Djokovic has been a thorn in Federer’s side at Wimbledon since 2014 – he defeated the Swiss in three consecutive finals (2014, 2015 and 2019) and significantly altered the Grand Slam title race in the process. An example: If Federer had been able to maintain domination and win two of the three finals against Djokovic, he’d have retired with 22 majors, leaving the Serb with 19 as he starts the season.
It’s no coincidence that some of Djokovic’s biggest career triumphs have come on Wimbledon’s grass. He has never stopped improving on the surface, and the fact that he has been able to get the best of Federer – the de facto grass goat – says a lot about his affinity for the surface.
THE RUN KEEPS GOING
Djokovic grew up dreaming about winning Wimbledon, and he cherishes his success at Wimbledon deeply. It undoubtedly has played a role in his evolution at SW19.
“This Centre Court and this tournament still has the most special place in my heart because it has always been my childhood dream tournament,” he said after defeating Nick Kyrgios for the title in 2022. “Of course, every time I step out on the court it is a feeling unlike anything else.”
Djokovic has won so much at Wimbledon (28-match winning streak, 7-1 in finals and no losses on Centre Court since 2013) that he can’t help but feel invincible in the sport’s grandest cathedral.

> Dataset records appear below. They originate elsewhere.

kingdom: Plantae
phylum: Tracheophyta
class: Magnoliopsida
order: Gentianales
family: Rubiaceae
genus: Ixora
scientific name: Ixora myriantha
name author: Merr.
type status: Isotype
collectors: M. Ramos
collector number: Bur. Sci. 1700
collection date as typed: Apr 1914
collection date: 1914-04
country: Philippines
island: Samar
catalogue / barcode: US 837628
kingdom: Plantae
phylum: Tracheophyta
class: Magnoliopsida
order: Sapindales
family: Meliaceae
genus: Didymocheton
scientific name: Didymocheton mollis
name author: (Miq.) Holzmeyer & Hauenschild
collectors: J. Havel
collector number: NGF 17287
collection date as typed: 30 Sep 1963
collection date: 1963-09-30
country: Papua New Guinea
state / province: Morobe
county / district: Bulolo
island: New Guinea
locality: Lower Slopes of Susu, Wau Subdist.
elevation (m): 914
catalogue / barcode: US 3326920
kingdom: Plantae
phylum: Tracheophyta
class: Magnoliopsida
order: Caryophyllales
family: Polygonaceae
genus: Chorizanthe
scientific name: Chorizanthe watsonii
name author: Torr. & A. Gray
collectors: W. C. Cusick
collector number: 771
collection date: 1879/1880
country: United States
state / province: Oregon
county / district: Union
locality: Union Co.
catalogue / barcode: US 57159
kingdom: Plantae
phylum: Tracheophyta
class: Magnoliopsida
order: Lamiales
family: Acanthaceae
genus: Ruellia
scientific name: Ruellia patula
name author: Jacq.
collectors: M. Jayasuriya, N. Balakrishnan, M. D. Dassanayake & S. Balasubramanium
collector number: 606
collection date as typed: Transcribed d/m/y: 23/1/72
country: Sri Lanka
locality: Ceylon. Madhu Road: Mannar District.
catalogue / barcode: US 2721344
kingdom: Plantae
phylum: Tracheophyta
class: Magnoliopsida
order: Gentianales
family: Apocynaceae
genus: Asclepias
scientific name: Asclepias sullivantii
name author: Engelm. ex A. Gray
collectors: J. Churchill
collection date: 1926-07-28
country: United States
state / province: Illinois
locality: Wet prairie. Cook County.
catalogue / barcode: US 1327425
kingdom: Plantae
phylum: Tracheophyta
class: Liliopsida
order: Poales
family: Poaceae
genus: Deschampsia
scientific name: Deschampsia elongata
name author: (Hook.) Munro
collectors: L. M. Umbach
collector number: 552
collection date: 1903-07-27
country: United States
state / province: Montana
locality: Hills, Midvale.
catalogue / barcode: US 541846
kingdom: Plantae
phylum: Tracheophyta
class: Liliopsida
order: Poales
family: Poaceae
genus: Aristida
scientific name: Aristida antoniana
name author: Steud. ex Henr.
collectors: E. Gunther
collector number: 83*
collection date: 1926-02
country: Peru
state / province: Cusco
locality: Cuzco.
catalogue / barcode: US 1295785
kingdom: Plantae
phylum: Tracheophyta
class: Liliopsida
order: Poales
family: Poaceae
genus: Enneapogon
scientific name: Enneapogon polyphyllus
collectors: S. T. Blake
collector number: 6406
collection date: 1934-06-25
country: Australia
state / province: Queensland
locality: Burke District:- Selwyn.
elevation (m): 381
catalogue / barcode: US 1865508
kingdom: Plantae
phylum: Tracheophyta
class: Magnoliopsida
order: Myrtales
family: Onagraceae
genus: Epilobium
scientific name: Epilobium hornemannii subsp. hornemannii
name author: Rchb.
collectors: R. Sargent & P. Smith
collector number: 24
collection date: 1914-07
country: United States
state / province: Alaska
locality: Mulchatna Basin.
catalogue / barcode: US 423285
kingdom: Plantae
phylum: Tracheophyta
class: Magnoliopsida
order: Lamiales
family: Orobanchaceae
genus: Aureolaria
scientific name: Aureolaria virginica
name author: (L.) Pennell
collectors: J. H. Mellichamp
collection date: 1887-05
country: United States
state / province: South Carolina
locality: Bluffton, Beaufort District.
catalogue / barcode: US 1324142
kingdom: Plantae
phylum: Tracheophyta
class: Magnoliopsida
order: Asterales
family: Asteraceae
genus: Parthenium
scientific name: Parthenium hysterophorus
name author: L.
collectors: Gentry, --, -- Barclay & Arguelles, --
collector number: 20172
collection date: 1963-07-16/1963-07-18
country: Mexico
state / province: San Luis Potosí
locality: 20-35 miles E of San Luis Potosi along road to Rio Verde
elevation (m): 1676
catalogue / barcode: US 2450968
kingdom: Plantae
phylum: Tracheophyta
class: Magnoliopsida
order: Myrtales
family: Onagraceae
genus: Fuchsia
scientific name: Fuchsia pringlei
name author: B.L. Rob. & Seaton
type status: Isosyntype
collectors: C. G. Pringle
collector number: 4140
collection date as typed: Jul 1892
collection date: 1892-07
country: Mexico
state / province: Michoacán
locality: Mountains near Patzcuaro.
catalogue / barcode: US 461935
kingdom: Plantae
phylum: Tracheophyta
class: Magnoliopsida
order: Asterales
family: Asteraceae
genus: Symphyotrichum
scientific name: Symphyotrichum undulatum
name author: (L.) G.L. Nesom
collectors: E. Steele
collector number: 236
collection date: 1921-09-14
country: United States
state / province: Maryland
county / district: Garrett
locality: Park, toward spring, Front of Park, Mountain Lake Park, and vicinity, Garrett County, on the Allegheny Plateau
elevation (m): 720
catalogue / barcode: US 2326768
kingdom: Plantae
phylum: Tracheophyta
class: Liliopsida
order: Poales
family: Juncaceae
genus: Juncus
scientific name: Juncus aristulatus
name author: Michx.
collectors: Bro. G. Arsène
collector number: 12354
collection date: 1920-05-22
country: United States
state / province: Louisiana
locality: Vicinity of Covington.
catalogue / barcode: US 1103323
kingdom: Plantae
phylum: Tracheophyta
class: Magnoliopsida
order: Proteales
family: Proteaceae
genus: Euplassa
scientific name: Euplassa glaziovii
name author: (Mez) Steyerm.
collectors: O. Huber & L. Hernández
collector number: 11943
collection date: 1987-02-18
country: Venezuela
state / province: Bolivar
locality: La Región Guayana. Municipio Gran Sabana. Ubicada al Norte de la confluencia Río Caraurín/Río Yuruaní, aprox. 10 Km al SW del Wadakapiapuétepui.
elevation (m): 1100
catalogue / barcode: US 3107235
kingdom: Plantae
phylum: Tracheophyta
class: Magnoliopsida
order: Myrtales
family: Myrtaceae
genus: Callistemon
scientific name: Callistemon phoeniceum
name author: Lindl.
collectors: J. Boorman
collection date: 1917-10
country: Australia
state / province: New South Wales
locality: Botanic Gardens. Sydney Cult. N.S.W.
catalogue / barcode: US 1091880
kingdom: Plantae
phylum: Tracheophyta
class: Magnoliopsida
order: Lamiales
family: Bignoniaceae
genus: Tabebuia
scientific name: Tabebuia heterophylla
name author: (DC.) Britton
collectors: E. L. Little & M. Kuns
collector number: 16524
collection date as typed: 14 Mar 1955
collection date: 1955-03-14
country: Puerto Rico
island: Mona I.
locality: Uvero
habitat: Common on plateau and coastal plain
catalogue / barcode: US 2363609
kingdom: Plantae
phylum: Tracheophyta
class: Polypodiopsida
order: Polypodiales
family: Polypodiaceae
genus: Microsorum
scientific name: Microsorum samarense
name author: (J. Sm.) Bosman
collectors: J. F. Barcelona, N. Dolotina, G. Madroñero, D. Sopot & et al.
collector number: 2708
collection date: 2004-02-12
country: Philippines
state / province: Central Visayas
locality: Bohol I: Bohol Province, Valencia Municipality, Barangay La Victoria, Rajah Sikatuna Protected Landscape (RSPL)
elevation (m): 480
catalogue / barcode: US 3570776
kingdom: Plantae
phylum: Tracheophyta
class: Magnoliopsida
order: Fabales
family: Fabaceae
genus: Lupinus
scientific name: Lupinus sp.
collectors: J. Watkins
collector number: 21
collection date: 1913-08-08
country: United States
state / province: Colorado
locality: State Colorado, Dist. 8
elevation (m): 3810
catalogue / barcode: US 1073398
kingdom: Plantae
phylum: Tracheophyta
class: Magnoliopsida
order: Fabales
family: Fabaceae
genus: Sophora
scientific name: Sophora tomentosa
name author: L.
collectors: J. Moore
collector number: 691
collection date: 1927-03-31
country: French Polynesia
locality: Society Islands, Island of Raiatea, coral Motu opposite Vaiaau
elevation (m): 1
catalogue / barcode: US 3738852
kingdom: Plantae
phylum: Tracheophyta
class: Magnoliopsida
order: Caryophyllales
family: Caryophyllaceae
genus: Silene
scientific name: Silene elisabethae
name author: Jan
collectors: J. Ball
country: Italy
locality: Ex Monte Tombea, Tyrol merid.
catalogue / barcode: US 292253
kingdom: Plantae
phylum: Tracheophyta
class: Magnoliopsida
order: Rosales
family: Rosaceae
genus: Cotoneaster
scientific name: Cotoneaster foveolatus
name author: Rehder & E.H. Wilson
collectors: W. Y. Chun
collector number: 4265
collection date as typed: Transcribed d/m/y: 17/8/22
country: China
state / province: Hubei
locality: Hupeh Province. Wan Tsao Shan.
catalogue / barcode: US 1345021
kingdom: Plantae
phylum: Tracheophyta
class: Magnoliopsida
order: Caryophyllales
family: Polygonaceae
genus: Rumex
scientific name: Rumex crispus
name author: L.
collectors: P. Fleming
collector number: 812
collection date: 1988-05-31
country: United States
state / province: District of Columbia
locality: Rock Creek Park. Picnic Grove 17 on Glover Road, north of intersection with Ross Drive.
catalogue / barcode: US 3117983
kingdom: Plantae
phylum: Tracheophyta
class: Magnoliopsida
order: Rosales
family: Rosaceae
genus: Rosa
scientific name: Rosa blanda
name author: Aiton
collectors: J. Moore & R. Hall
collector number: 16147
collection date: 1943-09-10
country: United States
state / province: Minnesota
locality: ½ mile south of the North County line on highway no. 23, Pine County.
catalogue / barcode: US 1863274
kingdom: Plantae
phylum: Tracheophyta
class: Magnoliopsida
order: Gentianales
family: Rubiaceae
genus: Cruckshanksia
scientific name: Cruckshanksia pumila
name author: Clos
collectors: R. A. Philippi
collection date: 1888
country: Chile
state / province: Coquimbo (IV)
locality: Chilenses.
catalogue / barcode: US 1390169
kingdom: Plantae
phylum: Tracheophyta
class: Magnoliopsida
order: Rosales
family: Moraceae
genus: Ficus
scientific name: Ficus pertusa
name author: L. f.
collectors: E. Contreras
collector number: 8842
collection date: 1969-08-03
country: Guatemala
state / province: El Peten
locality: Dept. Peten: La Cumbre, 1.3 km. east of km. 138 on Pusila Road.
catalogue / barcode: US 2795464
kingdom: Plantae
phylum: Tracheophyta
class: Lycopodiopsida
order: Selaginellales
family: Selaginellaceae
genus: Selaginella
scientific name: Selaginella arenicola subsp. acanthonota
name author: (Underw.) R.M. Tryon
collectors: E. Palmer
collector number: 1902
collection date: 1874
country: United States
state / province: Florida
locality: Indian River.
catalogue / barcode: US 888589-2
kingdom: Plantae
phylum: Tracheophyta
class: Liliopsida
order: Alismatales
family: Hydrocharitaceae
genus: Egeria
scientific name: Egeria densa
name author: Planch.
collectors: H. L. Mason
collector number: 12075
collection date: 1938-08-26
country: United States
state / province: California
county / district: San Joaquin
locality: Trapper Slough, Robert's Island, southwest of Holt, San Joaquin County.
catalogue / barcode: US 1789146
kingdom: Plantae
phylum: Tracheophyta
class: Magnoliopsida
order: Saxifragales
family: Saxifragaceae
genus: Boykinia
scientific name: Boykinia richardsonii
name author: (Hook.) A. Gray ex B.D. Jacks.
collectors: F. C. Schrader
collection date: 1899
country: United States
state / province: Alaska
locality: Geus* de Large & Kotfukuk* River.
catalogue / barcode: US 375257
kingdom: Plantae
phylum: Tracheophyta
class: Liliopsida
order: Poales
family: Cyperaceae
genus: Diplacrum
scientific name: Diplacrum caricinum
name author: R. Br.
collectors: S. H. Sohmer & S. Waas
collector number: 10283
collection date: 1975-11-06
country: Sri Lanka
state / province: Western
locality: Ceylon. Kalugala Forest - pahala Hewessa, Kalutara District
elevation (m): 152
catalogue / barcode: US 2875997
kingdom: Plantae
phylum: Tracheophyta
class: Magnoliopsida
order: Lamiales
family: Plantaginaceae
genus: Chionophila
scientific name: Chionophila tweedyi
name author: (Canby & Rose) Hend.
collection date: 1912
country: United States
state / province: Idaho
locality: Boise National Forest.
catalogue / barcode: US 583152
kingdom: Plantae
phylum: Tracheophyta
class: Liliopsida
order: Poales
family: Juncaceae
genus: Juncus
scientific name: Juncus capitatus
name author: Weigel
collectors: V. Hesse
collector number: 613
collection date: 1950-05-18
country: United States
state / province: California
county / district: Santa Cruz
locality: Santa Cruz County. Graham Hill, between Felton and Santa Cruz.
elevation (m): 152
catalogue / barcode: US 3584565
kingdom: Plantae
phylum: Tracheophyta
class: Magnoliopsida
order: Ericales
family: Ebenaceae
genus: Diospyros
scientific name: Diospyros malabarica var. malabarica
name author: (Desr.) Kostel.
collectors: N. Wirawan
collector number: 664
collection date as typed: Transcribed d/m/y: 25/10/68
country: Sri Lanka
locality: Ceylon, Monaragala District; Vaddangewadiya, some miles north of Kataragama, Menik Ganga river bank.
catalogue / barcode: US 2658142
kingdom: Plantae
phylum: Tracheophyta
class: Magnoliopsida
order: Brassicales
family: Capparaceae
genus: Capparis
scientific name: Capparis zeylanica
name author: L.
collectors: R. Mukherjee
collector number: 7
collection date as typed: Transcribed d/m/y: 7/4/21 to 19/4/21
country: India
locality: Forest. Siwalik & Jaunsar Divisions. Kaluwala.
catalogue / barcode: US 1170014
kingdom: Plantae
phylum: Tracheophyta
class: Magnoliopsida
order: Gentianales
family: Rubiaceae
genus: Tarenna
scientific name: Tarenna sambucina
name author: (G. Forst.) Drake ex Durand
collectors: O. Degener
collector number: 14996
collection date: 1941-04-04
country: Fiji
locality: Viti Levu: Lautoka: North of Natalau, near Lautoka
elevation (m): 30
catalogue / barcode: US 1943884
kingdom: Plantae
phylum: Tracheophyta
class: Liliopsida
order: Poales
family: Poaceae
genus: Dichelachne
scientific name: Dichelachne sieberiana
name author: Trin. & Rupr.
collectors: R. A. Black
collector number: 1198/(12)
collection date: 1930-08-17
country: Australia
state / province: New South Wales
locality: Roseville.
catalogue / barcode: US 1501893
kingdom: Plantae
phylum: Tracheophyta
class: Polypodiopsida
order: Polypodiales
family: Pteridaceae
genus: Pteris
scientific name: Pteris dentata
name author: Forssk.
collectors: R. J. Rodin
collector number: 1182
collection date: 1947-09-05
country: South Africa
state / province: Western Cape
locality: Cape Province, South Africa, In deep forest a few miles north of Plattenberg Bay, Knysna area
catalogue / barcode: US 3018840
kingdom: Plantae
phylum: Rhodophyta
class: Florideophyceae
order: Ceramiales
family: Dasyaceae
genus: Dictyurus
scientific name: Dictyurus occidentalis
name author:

“The more you win, it’s logical the more confident, the more comfortable you feel out there every next time you step out on the court,” he says.“So the run keeps going. I feel very connected with this court and with this tournament without a doubt.”
WHO CAN STOP HIM?
Another trend that has been working decidedly in Djokovic’s favour is the ever widening gap between himself and the rest of the field – specifically at Wimbledon. Grass is a surface that rewards experience more than any other, and Djokovic has that precious commodity in spades. Now that Federer is gone he’s unmatched in status. His biggest rival Nadal struggles at Wimbledon more than any other Slam, and world No 1 Alcaraz has played a mere six matches at SW19 – he’ll likely need more time before he can challenge for titles at Wimbledon. There are talented players, such as 2022 runner-up Nick Kyrgios and grass guru Matteo Berrettini, but Djokovic is in another class at the moment.
2023 AND BEYOND
As we look beyond 2023 and into the future, it’s easy to imagine that Djokovic could focus more on Wimbledon and less on Roland-Garros, due to the fact that the grass is less gruelling to play on. Federer was able to reach the final at Wimbledon a month shy of his 38th birthday, but ran into Djokovic when he got there.
If Djokovic can achieve the same, his potential opponent won’t have the same pedigree, and likely won’t have the game, either. It all points to a three- or four-year window in which Djokovic could continue to flourish, and if he does records will fall with alarming rapidity. Djokovic may be 35 going on 36, but his best days at Wimbledon may very well be ahead of him.
If he can continue his domination on the hallowed lawns of the All England Club, Djokovic may pull away from the rest of the pack and firmly establish himself as the most decorated player in men’s tennis history.
Over the past two decades we have been blessed by a golden age of men’s tennis, and seen the tectonic plates of the sport shift many times. Surely there will be more tremors in 2023, and Wimbledon could see the biggest of all – in the cold of December it’s one more reason to look forward to the warmth of July.